Step 2: Query distribution
The leader cluster sends the query to all worker clusters via gRPC. All clusters now have the same query to execute.

Step 3: Parallel processing
Each cluster processes the query using its normal cluster query execution process. The leader cluster searches its own data if it contains data for that stream. Worker clusters search their own data. All processing happens simultaneously.

Step 4: Result aggregation
Each cluster aggregates its own results internally using its leader querier and worker queriers. Worker clusters send their aggregated results to the leader cluster. The leader cluster merges all results from all clusters and returns the unified response.

Metadata synchronization

In a supercluster, clusters share configuration and schema information in real-time while keeping actual data separate. This synchronization happens via NATS, a messaging system that coordinates communication between clusters.
While stream schemas are synchronized across all clusters in real-time, the actual data for a stream only exists in the cluster or clusters where it was ingested.
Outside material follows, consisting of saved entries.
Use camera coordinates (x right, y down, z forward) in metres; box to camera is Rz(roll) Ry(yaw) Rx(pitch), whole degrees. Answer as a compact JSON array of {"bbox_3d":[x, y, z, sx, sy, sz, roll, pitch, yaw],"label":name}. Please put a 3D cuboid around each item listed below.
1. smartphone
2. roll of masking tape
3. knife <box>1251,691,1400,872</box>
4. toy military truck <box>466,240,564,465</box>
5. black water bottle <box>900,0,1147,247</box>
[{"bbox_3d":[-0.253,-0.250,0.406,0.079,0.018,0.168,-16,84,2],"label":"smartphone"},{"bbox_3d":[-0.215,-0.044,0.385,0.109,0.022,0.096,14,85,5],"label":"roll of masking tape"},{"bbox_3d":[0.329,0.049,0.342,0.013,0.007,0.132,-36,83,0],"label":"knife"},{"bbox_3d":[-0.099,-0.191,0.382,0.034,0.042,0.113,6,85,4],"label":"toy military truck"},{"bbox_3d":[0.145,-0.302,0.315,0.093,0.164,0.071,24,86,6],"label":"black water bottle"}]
Synchronized across clusters NOT synchronized (stays local)
Schema definitions Log data
User-defined functions Metric data
Dashboards and folders Trace data
Alerts and notifications Raw ingested data
Scheduled tasks and reports Parquet files and WAL files
User and organization settings Search indices
System configurations
Job metadata
Enrichment metadata

This design maintains data residency compliance while enabling unified configuration management.

Limitations

No cluster identification in results: Query results do not indicate which cluster provided specific data. To identify the source, query each cluster individually.